Is there a way to bring overwatered plants back to life?
It really depends on the plant and really depends on how you’ve watered it. However, they're probably more tolerant than you think. If it's a succulent and it's gone mushy, what you want to do is get rid of all the moldy leaves. That may be most of the leaves, but that will allow the plant to produce new, healthy ones. The ultimate way to tell if your plant is dead or not is to tip it upside down, take the pot off, and see what the roots are doing. If the roots are kind of black, brown, very small, your plant is probably dead and gone. If there's still some healthy white root growth, then it's salvageable. If in doubt, I say even before you throw it away, put it somewhere warm and sunny and let it dry out.
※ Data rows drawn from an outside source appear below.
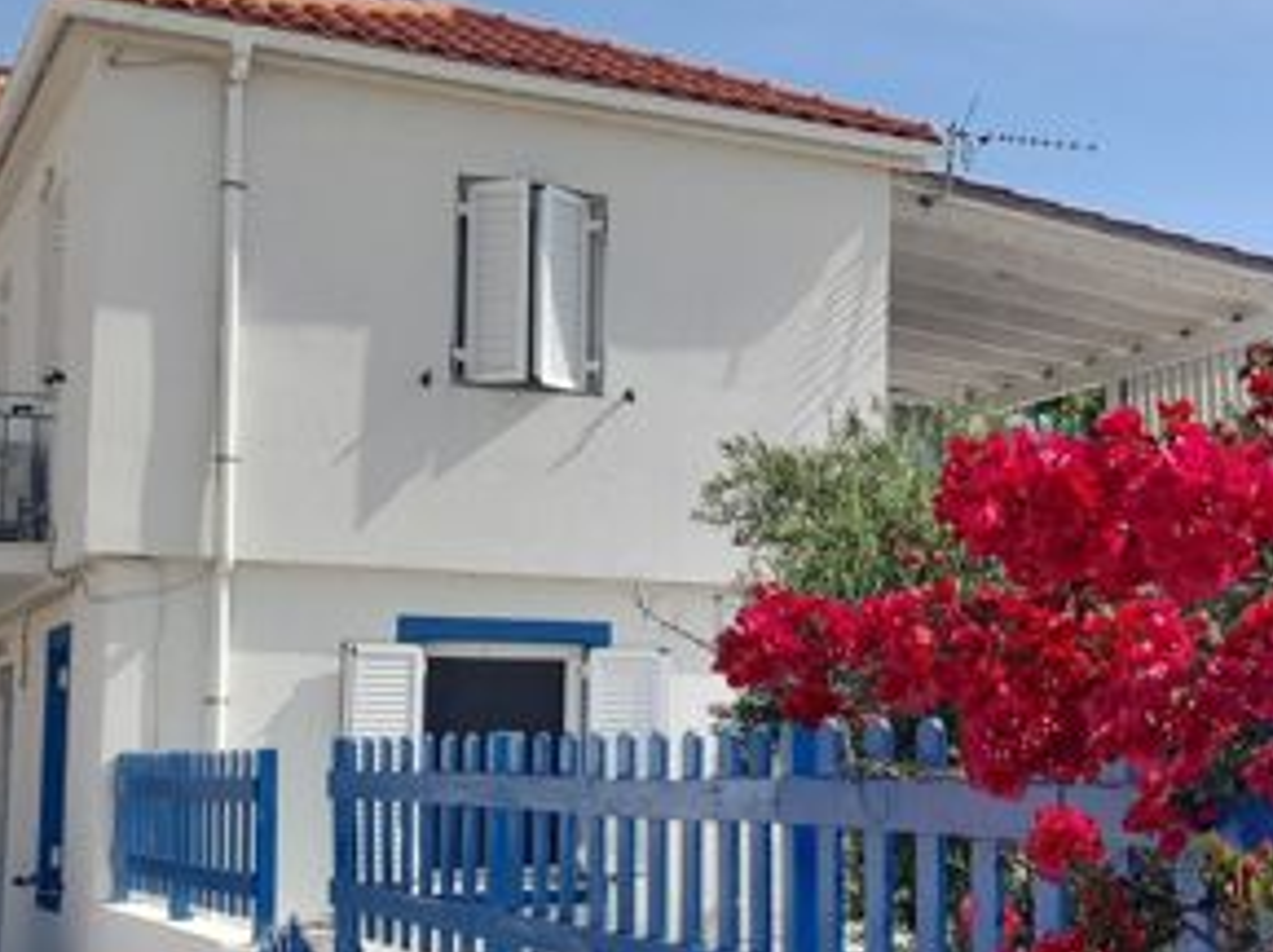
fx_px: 2240
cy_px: 573
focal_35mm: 61
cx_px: 1500
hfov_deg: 28.0
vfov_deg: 23.9
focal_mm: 4.6
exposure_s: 1/723
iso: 20
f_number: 2
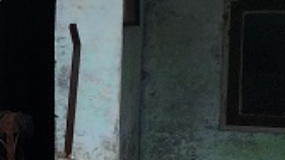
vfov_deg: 8.1
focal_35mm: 150
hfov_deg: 10.6
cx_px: -532
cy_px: 90
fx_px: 1134
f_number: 1.8
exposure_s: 1/1339
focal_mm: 5.4
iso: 20
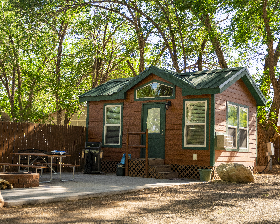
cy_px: 109
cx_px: 115
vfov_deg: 28.1
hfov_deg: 34.7
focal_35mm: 54
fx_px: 447
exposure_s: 1/1000
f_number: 2.8
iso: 500
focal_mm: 44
Maybe put kitchen roll or paper towel underneath the pot and just keep on draining off that water.
What’s the deal with fertilizer? Is it necessary for houseplants?
Again, this is one of those things you start reading about as a gardener, and you just give up because it's just exhausting. It's really confusing, and I don't feed any of my houseplants. There will be some people who would be like, "Oh my god, I can't believe she doesn't do that!" But, you know what, they're happy enough, and I would strongly recommend to beginners, don't worry about feeding them because, actually, sometimes you can go overboard on feeding houseplants. If you're not growing fruits and vegetables, they'll be fine without that. If you want to find out about fertilizer, then there are a lot of houseplant specific blogs, which will go into infinite detail for you. But I'd say you'll be totally fine. And if you do want to use some, go to your local garden store and ask what the best fertilizer is to use for what plant and they will probably show you one.
What’s the best piece of advice you've received about taking care of plants?
Give it a go. Don't be scared. There are loads of rules with plants, what you should do, where you should put them, it can be really overwhelming. The whole ethos behind the book, and the ethos behind my gut, is to give it a go, it might work. Like, stranger things have happened. Nature surprises all the time. I just think that it's best to take a plunge then not at all.